Be aware, however, that high-tech is increasingly becoming the road to innovation.

Neil Macglip, director of research at Procter & Gamble’s U.K. facility, states, “Being high-tech is the only way to satisfy customer needs while simultaneously meeting the demands of human and environmental safety, price performance, novelty and noninfringement of competitors’ patents.”

I don’t think that high-tech is the only way, but I agree that these are the challenges facing innovation in today’s cosmetic markets.

Hiring highly creative, open-minded people is one of the most successful ways of creating new ideas, concepts, products and services. Unilever recruits people to fit its 11 competencies, among which are personal qualities such as passion for growth, breakthrough thinking and organizational awareness. Procter & Gamble looks for leadership, collaboration, problem-solving and ability to take risks. Today, all companies are looking for team players who are able to delegate and develop ideas in common.

Exploring Frontiers

Today, the frontiers where science and customer satisfaction meet must be explored. For example, at what point do cosmetics become drugs and drugs become cosmetics? Cosmetics originally started out just highlighting features and qualities, but many of today’s products are increasingly therapeutic as well as beauty aids.

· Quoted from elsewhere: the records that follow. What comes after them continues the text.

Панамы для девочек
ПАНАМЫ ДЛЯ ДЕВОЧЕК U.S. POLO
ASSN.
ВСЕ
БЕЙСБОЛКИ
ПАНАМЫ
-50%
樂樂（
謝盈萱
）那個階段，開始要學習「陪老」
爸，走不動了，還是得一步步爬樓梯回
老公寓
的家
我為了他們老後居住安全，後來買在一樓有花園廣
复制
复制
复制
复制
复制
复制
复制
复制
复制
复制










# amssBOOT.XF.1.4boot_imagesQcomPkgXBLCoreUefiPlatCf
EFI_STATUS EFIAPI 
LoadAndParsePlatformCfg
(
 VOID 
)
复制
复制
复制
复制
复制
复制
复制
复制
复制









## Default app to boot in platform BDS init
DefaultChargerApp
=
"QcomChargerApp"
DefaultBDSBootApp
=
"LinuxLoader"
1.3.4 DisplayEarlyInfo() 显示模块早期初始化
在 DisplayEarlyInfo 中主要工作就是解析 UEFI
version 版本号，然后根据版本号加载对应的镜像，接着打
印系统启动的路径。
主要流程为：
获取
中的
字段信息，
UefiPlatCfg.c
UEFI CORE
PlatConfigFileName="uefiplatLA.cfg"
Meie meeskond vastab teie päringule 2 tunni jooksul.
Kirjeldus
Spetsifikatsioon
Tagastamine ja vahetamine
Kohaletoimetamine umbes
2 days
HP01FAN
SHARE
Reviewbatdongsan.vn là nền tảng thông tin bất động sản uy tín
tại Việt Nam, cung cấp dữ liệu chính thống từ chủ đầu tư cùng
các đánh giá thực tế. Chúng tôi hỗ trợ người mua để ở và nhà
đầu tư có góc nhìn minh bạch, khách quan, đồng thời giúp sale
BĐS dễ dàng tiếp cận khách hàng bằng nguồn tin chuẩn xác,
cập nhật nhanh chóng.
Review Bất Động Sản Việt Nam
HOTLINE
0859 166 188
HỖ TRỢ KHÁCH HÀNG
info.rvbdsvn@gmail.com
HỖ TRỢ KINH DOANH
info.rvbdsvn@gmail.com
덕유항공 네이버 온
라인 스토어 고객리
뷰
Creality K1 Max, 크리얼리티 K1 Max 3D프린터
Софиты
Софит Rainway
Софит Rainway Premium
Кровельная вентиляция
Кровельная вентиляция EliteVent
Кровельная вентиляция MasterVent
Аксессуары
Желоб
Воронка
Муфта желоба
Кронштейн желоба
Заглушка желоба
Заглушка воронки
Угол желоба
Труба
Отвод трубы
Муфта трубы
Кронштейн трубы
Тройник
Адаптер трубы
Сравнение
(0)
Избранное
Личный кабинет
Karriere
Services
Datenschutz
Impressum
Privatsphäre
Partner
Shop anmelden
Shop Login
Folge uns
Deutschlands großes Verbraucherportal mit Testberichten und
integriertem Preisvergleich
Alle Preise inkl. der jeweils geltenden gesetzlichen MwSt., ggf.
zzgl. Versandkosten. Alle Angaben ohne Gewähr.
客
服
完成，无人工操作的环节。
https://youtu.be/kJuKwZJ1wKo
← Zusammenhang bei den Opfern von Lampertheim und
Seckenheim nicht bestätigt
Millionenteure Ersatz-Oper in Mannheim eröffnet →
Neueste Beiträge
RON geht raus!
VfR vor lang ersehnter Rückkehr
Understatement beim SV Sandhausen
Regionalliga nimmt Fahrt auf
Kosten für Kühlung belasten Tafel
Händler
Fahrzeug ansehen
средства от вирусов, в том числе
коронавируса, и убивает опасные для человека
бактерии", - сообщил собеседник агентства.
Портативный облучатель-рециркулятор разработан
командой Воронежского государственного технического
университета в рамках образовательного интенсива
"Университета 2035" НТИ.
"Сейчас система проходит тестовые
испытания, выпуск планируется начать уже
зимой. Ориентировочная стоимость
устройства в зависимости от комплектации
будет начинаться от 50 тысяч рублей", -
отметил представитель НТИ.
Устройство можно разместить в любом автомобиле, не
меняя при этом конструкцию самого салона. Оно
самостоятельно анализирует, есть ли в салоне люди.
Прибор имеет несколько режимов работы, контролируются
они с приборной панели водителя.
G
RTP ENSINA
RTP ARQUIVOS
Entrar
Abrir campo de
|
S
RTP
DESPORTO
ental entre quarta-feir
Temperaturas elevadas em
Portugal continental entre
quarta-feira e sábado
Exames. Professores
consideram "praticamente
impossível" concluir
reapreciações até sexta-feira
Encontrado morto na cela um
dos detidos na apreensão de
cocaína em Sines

To increase innovation awareness, find out what laboratories around the world are working on. Google keywords “Cosmetics Research” and a whole panorama of research will open up for you. Visit www.nanotech.com to explore an area that offers unlimited potential in a myriad of fields, including cosmetics. Not everything will be obvious at first glance—life is not that easy—but, with time and as you go up the learning curve, you will begin to generate questions that lead to the search for answers that might become revolutionary new products and services.

This is a time that demands innovation; without it, businesses will not survive. Creativity demands intellectual and emotional stimulus. Adventuring into the unknown has its risks, but it is where the greatest rewards will be found.